** SOURCE DOCUMENT **
- Opening Delimiter -

Frederic Vasseur believes that the Australian Grand Prix stewards should have discussed Carlos Sainz's late-race collision with the Ferrari driver before awarding a time penalty.

Frederic Vasseur believes that the decision to hand Carlos Sainz a five-second time penalty at the Australian GP was "harsh", and believed it should have taken longer to review. In what turned out to be a disastrous day for Ferrari, Sainz collided with Fernando Alonso on the final standing restart of the race, taking the Aston Martin driver out of the race. Sainz, who had been reinstated to P4 for the final lap rolling restart under the Safety Car, was judged to be "wholly" to blame and handed a five-second time penalty, which dropped him to P12. Speaking after the race, Vasseur believed that Sainz's "unlucky" circumstances didn't merit coming away from Melbourne with zero points. "My job is also to take the positives and the negatives but, just coming from the pit wall, it's more of a negative because I think overall we did a good job," Vasseur commented to Channel 4 . "Carlos had a very good recovery after the unlucky pitstop just before the red flag, and to get penalised like this at the end, it's very harsh. "For sure you are emotional in this kind of situation, because that you are not far away from the podium, you are P4 after coming from nowhere, when all of the others get their pit stop for free. He did a mega good job."

- Closing Delimiter -

** TASK LIST **
**1.** In the article about Carlos Sainz's penalty at the Australian Grand Prix, what position did the five-second time penalty drop Sainz to?
**2.** List every person named in the article about Carlos Sainz's penalty at the Australian Grand Prix.
**3.** Continue the article about Carlos Sainz's penalty at the Australian Grand Prix from its last sentence.

** INFORMATION GIVEN **
- Opening Delimiter -

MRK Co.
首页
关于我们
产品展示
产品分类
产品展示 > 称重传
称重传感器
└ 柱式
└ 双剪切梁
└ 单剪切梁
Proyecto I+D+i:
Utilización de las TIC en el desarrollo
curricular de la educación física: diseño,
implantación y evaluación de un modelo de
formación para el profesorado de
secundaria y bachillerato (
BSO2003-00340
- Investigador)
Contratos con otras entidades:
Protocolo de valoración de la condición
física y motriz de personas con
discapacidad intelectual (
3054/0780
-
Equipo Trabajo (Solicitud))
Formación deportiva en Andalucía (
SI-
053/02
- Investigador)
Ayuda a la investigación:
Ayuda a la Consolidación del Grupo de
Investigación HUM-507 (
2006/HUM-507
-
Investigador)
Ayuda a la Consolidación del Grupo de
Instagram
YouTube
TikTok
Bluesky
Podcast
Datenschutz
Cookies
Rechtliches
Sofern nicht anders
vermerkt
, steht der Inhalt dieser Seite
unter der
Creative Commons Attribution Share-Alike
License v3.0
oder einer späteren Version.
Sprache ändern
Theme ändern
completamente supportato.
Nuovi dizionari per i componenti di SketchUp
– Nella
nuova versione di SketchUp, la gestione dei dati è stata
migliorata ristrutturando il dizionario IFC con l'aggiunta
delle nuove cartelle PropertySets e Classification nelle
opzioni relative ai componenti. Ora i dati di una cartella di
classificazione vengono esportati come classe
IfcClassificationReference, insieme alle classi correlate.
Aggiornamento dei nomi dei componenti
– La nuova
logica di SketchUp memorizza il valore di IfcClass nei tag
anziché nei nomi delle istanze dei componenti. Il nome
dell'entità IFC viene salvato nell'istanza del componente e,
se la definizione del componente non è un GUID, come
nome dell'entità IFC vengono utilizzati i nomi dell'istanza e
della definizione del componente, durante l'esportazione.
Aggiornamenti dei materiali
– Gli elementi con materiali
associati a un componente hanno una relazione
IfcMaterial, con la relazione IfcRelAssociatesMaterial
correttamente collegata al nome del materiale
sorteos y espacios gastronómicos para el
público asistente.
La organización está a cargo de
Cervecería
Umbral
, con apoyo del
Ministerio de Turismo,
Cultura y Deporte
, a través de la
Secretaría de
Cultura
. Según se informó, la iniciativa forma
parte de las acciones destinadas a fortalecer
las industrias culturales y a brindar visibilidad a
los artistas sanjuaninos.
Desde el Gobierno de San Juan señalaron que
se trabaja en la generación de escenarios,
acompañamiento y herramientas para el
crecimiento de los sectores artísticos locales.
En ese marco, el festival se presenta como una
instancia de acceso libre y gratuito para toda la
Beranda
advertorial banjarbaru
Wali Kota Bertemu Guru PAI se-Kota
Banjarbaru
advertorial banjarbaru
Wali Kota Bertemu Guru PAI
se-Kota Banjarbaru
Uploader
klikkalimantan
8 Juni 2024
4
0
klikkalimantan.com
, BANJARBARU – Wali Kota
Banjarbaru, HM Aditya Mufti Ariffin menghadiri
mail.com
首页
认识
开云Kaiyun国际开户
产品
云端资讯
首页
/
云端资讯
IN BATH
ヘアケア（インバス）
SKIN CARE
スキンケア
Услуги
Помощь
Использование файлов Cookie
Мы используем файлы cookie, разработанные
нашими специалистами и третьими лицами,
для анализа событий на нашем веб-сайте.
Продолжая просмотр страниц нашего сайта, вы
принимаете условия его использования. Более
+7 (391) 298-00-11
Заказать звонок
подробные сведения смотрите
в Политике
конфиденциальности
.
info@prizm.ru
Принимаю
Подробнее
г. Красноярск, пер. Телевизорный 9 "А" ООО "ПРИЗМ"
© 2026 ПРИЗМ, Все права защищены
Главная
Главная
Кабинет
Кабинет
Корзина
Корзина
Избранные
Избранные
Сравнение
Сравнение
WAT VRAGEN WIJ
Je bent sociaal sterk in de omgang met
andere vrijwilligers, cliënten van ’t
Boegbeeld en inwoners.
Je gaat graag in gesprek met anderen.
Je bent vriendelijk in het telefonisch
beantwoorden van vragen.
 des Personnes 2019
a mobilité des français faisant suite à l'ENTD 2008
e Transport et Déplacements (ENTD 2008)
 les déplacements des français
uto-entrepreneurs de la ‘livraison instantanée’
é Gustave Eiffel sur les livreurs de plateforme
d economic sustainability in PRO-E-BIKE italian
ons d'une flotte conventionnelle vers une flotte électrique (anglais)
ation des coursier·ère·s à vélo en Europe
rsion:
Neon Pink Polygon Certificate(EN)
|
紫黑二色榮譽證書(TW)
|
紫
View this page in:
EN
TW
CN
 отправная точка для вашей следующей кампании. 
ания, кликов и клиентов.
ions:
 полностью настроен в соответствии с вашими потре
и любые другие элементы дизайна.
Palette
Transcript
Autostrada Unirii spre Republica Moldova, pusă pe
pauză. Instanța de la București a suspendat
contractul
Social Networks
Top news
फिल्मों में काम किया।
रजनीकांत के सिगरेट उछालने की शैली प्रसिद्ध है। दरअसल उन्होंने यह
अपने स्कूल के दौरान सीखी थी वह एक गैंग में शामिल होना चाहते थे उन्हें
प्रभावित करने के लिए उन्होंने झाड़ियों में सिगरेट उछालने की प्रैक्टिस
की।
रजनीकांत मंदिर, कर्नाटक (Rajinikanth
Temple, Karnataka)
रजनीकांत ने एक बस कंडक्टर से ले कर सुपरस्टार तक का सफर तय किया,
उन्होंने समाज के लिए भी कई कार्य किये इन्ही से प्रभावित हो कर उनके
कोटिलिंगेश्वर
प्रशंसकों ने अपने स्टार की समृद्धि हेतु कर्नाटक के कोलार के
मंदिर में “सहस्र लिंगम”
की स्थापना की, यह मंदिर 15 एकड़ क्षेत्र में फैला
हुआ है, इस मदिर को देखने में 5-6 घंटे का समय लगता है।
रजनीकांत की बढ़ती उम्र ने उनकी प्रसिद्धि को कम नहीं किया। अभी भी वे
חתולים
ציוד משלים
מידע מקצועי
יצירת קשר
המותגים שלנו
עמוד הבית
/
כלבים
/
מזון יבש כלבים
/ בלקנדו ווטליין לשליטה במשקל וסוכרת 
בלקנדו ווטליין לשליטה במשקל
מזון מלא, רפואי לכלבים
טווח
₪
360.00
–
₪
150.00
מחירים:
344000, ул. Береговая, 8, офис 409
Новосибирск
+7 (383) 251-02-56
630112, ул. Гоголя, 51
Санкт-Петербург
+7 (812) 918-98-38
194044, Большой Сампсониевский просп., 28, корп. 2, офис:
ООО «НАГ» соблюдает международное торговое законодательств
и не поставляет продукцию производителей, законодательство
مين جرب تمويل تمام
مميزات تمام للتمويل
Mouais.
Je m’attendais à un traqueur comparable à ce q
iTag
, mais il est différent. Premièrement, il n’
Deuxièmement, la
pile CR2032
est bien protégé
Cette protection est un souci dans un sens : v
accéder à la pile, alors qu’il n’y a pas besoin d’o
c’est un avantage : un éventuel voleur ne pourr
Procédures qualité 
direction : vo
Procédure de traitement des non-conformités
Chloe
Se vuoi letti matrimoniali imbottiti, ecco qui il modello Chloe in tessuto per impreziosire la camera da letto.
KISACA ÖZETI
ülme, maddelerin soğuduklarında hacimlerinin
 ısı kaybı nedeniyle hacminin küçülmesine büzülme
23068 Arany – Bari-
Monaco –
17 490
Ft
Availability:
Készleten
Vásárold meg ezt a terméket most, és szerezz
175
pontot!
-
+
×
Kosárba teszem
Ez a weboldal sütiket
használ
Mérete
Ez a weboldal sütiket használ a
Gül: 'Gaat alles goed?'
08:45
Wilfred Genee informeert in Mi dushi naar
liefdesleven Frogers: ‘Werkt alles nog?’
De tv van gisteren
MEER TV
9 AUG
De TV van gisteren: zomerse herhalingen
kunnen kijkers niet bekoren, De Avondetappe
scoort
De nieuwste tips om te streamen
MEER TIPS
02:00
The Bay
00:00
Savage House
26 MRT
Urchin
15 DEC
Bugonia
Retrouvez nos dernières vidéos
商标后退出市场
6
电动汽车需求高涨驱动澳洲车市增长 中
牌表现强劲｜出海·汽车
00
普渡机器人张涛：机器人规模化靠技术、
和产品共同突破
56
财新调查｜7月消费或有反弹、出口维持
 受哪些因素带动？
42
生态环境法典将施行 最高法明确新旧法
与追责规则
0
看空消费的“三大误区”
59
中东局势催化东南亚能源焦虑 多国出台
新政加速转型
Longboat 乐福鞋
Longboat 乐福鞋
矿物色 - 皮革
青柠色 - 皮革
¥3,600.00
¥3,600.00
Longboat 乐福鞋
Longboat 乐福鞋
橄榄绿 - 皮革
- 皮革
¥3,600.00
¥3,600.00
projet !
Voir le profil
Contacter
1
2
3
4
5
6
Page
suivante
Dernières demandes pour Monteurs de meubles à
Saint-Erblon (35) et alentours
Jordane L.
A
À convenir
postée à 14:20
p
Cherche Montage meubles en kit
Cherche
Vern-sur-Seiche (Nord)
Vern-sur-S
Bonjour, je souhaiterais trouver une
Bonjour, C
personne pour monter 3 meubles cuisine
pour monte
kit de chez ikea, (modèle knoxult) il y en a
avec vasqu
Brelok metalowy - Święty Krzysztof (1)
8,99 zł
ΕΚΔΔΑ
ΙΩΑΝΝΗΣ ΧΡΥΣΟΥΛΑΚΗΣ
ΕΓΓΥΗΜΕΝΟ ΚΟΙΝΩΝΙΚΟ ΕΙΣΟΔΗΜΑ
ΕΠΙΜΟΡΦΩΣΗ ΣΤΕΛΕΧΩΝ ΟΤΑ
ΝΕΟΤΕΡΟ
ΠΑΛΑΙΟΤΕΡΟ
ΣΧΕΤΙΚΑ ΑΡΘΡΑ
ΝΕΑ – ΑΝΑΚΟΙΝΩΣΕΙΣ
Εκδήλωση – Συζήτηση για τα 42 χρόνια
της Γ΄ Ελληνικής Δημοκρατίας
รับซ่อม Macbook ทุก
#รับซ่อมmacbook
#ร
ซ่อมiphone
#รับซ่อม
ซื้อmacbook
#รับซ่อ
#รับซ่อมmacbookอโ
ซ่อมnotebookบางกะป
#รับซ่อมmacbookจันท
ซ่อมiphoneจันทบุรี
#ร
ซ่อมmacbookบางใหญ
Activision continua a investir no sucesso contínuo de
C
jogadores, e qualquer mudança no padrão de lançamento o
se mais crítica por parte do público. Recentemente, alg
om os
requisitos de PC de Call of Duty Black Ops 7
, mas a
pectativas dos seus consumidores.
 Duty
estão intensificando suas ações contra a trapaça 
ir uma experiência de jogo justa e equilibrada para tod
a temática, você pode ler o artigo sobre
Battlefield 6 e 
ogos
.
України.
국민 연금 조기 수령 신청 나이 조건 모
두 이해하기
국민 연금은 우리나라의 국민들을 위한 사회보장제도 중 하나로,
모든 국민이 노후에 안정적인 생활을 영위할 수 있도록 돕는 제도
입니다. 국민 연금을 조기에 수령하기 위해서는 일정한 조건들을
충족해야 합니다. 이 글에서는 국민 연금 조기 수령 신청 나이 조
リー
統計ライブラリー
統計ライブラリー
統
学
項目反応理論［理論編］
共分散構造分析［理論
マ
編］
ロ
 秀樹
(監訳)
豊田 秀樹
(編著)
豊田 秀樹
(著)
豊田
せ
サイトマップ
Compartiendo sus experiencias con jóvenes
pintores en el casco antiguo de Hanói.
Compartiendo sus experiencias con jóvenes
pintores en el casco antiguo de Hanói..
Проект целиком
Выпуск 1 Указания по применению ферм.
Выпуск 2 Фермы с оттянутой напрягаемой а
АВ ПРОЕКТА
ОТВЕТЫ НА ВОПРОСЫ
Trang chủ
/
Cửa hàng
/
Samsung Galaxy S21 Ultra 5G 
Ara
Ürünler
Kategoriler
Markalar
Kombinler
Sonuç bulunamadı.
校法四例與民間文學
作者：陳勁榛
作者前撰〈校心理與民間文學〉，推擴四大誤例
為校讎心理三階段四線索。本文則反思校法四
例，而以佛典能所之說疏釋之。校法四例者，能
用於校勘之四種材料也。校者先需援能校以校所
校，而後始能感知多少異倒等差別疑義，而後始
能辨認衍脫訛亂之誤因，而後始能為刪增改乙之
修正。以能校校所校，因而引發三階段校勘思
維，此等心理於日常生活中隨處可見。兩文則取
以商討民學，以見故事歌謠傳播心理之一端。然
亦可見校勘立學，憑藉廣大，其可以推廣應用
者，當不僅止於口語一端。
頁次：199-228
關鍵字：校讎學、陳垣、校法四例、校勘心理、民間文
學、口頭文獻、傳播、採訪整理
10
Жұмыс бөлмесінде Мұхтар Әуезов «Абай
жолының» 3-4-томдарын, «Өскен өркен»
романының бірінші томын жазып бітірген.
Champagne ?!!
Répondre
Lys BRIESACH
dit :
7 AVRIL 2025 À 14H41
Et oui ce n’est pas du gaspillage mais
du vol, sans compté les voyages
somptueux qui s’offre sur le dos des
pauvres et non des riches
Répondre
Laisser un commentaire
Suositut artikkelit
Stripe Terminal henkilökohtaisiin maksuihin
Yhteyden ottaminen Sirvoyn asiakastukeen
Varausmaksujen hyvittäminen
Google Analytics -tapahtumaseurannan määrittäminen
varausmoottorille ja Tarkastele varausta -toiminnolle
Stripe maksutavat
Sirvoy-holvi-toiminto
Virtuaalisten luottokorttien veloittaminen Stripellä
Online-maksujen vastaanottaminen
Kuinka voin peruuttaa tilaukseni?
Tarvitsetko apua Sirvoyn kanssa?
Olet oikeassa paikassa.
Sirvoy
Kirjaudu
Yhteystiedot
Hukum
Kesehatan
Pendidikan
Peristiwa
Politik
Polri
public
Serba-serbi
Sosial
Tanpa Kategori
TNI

- Closing Delimiter -

** ANSWERS IN ORDER **
**1.** P12

**2.** Frederic Vasseur, Carlos Sainz, Fernando Alonso

**3.**
Vasseur: Stewards should have discussed the decision

The Ferrari team boss noted the speed of the decision made by the stewards, and believed that it's lack of impact on the final podium positions meant it could be reviewed more thoroughly after the race. "I think that you can discuss if the penalty is harsh or not, that depends on your position in your team, so the analysis will be different," added Vasseur. "But I think what is a shame for me is, considering that it was not impacting the podium, the stewards at least could have listened to them and have a look at the data. That I think is a bit of a shame. "Last week, we changed the regulations two times in ten minutes about the pitstop for Alonso, and we could have done the same today, at least have had a discussion. "They took thirty laps [in Jeddah] to decide if Alonso was in the [start] box or not. Today it took five seconds."